Income support policies example 1

A worker has up to 60 hours a week to spend on working or on leisure. If he works, he makes a wage rate of \(w=10\) dollars per hour. The worker’s indifference curves over leisure and income are shown in the diagram below.

In addition, the government provides minimum income support of up to \(250\) dollars a week. That is, if someone earns less than \(250\) dollars a week, the government supplements their income until it reaches \(250\) a week.

1. Draw the budget constraint without income support and label the optimal point A.
2. Draw the budget constraint with income support and label the optimal point B.
3. Does the income support policy increase or decrease hours worked?
4. Does the income support policy increase or decrease the worker’s income?

Answer.

To draw the budget constraint without income support, simply draw a straight line from the \(y\)-intercept of \(60\times10 = 600\) to the \(x\)-intercept of \(60\).

To draw the budget constraint with income support, note that if at any time the person’s income goes below \(250\), it is instead raised to \(250\). This means that there is an income floor at \(250\). So draw a horizontal line at \(y=250\) wherever the original budget constraint is below \(250\).

The red line above shows the budget constraint without income support. The optimal point is A, where it is tangent to the indifference curves. At that point, the worker works 20 hours and earns 200 weekly income.

The black line shows the budget constraint with income support. Point B is optimal because it is the highest indifference curve touching the budget constraint.

Based on this analysis, the provision of minimum income support reduces the number of hours worked, but increases the worker’s income.

Income support policies example 2

A worker has up to 60 hours a week to spend on working or on leisure. If he works, he makes a wage rate of \(w=10\) dollars per hour. The worker’s indifference curves over leisure and income are shown in the diagram below.

In addition, the government provides minimum income support of up to \(250\) dollars a week. That is, if someone earns less than \(250\) dollars a week, the government supplements their income until it reaches \(250\) a week.

1. Draw the budget constraint without income support and label the optimal point A.
2. Draw the budget constraint with income support and label the optimal point B.
3. Does the income support policy increase or decrease hours worked?
4. Does the income support policy increase or decrease the worker’s income?

Answer.

We can repeat the process as with the previous example. We get the following diagram:

The setup was the same, the only difference was that this worker has different indifference curves.

Based on this analysis, minimum income support reduces the number of hours worked and reduces the income of this worker.

Income support policies example 3

A worker has up to 60 hours a week to spend on working or on leisure.

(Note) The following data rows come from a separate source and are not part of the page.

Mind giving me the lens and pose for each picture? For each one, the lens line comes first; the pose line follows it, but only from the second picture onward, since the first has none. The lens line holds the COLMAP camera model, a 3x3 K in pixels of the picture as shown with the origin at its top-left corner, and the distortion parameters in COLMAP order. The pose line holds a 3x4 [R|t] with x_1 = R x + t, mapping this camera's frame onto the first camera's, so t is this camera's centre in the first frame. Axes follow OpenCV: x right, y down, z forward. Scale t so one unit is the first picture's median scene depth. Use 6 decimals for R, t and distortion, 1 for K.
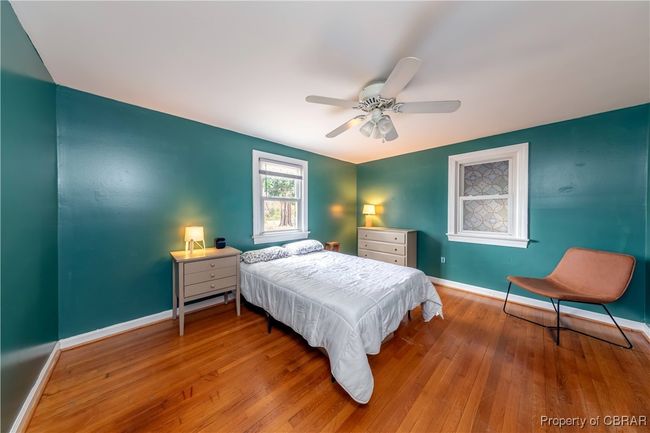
lens RADIAL K [[206.2, 0, 326.9], [0, 206.2, 214.2], [0, 0, 1]] dist [0.006514, -0.000080]
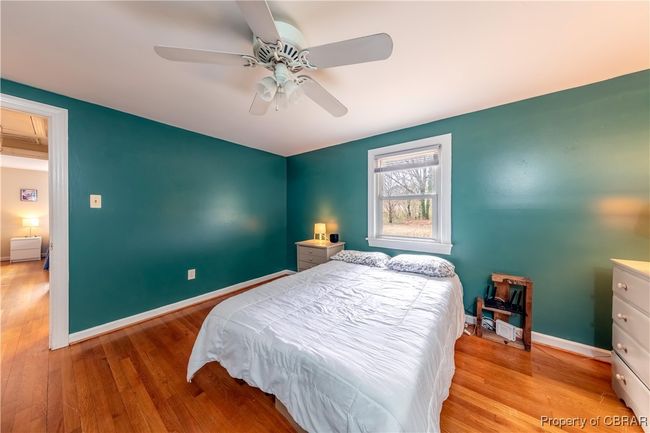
lens RADIAL K [[206.2, 0, 326.9], [0, 206.2, 214.6], [0, 0, 1]] dist [0.006514, -0.000080]
pose [[0.151040, 0.006536, -0.988506, 0.566517], [-0.016260, 0.999859, 0.004127, -0.004852], [0.988394, 0.015449, 0.151125, 0.632647]]
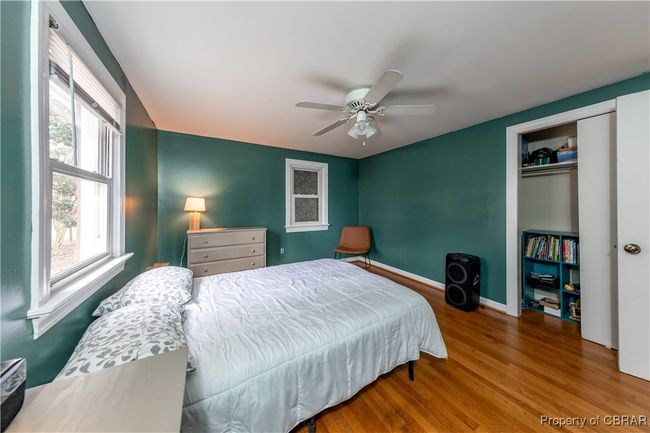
lens RADIAL K [[206.2, 0, 329.3], [0, 206.2, 205.6], [0, 0, 1]] dist [0.006514, -0.000080]
pose [[0.218299, 0.005278, 0.975868, -0.508278], [0.018430, 0.999785, -0.009530, -0.004914], [-0.975708, 0.020066, 0.218155, 0.577724]]
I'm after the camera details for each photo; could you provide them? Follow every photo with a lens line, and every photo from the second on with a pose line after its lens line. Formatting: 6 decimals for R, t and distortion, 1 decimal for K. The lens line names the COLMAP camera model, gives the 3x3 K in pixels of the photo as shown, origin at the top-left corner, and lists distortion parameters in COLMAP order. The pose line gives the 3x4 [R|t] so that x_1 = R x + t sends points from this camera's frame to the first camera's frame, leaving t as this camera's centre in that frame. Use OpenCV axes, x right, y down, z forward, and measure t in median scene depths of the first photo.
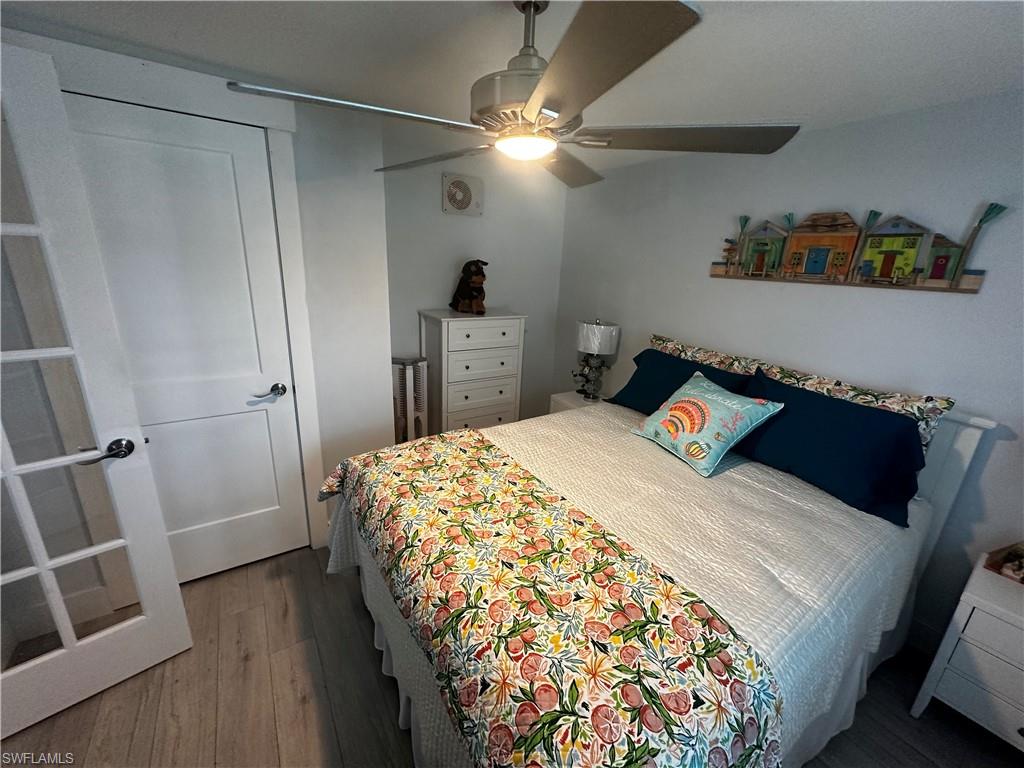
lens RADIAL K [[409.3, 0, 512.0], [0, 409.3, 384.0], [0, 0, 1]] dist [-0.003481, 0.000162]
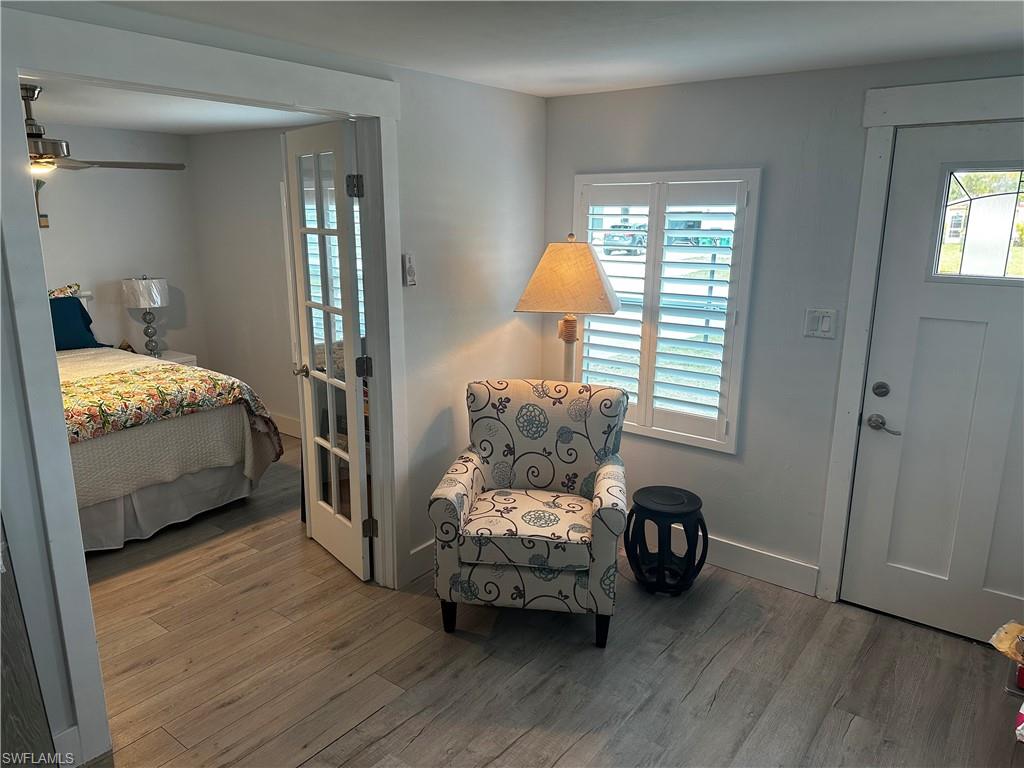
lens RADIAL K [[714.0, 0, 513.9], [0, 714.0, 381.6], [0, 0, 1]] dist [0.083719, -0.122677]
pose [[-0.327305, -0.275979, 0.903718, -3.074593], [0.256429, 0.894565, 0.366056, -0.298603], [-0.909459, 0.351551, -0.222027, 0.089442]]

If he works, he makes a wage rate of \(w=15\) dollars per hour. The worker’s indifference curves over leisure and income are shown in the diagram below.

In addition, the government provides minimum income support of up to \(150\) dollars a week. That is, if someone earns less than \(150\) dollars a week, the government supplements their income until it reaches \(150\) a week.

1. Draw the budget constraint without income support and label the optimal point A.
2. Draw the budget constraint with income support and label the optimal point B.
3. Does the income support policy increase or decrease hours worked?
4. Does the income support policy increase or decrease the worker’s income?

Answer.

This time, the provision of minimum income support does not change the worker’s decision to work. The income support offered is too low, and results in lower utility than if the worker continues his same working hours from before.

Economic Insight

Income support policies, such as TANF, can potentially disincentivize people from looking for work or from working more hours. In some cases, it can even cause a person’s income to decline. Therefore, when designing welfare policies, lawmakers should be aware of the tradeoffs between helping those in need and disincentivizing work.